***** 本文抜粋

「クイーン降臨!」ちはやふる 下の句 movie mammaさんの映画レビュー(感想・評価)
クイーン降臨!
個人対団体どちらが、純粋なかるたと言えるのか?
を問われる本作。
東京瑞沢を率いるちはやや部長太一とともに、机くん肉まんくん奏ちゃんも力を付けて、全国大会に進めるチームになった2作目。
東京大会を突破すると、競合北央高校のドS須藤清水尋也がなんと、北央を作り上げてきた秘伝の戦略本をちはやに託してくれる。
ちはやは、電話越しにかるたをやめると言った福井にいる新の真意を聞くため、太一と福井へ。
新は、A級に上がれた大会に出た事で留守中にかるた名人祖父を亡くし、深い喪失と悲しみからかるた意欲をなくしていた。
新は心配な状態だが、かるたで強くなって待っていようという太一と、もっともっと強くなるためにクイーンを目指すちはや。
離れていても、太一は流れが悪い時の秘訣を新に聞き、新の祖父譲りの秘訣「立ち上がってかるたが1番楽しかった時のことを思い出す」を教わるなど友情は健在。
後半でも、ちはやもその秘訣を使うが、ちはやが大事な大会で思い出す、かるたが1番楽しかった瞬間は、新・太一・みんな、らしい。
あちゃー、毎日部活で一緒の仲間も、まだ、みんなにくくられてしまうのかーと少し寂しい。
作中みんなもそう感じるようで、新をめぐり、クイーンしか見えなくなっているちはやと、新にちはやを取られそうで調子が狂っている太一を、周りのみんなは1人じゃないんだからもっと頼ってと言ってくれる。
おかげで、チーム感溢れる今作。
頭も俊敏さも耐久力も必要な競技かるた。
進学校だからこその心技体揃ったスピード感ある試合、頭脳ゆえ個人感覚に陥りがちなところが、同レベルの頭脳同士の対戦やチームだと充実感楽しさが満ち溢れて更なる強化になるところなど、見ていて、低次元な人間関係が介入せずとても楽しい。
クイーン連覇の詩暢さんも、ちはやも、ダディベアやスノー丸が好きで、新を好きで、精神年齢とかるたこそ詩暢が上だが、親友同士になれそうな予感。
全国大会は、決勝トーナメント敗退。
個人戦はちはやはクイーンの詩暢に破れるもかるたの楽しさを一層感じる。
結びを見て、この戦績は高2のものだったと理解した。
そういえば下の句の最初で新を訪ねた時既に春だったから、高2の春だったと言うことか。

**********

_課題の目的_
映画レビューの「離れていても、太一は流れが悪」から「てしまうのかーと少し寂しい。」までを書き写し、その中の「友情」を「絆」に置き換えよ。

***** データ項目

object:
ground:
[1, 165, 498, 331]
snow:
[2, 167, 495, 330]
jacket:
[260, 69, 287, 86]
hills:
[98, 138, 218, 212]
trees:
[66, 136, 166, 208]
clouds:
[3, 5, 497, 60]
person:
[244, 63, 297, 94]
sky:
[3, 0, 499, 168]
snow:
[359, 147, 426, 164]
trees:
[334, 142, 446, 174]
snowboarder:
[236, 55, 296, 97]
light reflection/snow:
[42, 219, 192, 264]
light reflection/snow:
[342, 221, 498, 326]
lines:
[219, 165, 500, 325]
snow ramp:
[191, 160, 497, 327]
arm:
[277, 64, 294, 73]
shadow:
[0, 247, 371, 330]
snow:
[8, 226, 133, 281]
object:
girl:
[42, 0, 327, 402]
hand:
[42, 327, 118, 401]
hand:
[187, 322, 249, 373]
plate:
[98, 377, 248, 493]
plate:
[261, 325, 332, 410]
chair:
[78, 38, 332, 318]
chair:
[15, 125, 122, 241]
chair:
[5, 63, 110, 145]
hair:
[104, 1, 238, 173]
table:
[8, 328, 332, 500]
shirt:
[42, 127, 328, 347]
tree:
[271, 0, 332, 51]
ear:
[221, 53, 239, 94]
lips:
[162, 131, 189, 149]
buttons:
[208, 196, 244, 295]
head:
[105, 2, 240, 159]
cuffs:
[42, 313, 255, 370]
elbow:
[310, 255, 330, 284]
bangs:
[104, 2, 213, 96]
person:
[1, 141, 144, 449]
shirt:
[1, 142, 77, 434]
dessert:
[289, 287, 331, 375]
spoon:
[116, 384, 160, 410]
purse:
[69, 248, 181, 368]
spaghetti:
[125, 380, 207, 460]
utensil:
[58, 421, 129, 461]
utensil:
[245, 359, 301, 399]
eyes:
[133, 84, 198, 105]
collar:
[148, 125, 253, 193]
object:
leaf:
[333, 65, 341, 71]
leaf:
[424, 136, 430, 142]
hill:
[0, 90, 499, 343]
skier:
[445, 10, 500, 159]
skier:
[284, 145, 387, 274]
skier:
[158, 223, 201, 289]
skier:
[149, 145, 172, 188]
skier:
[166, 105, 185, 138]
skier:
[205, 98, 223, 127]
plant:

**********

_この課題の結果_
離れていても、太一は流れが悪い時の秘訣を新に聞き、新の祖父譲りの秘訣「立ち上がってかるたが1番楽しかった時のことを思い出す」を教わるなど絆は健在。
後半でも、ちはやもその秘訣を使うが、ちはやが大事な大会で思い出す、かるたが1番楽しかった瞬間は、新・太一・みんな、らしい。
あちゃー、毎日部活で一緒の仲間も、まだ、みんなにくくられてしまうのかーと少し寂しい。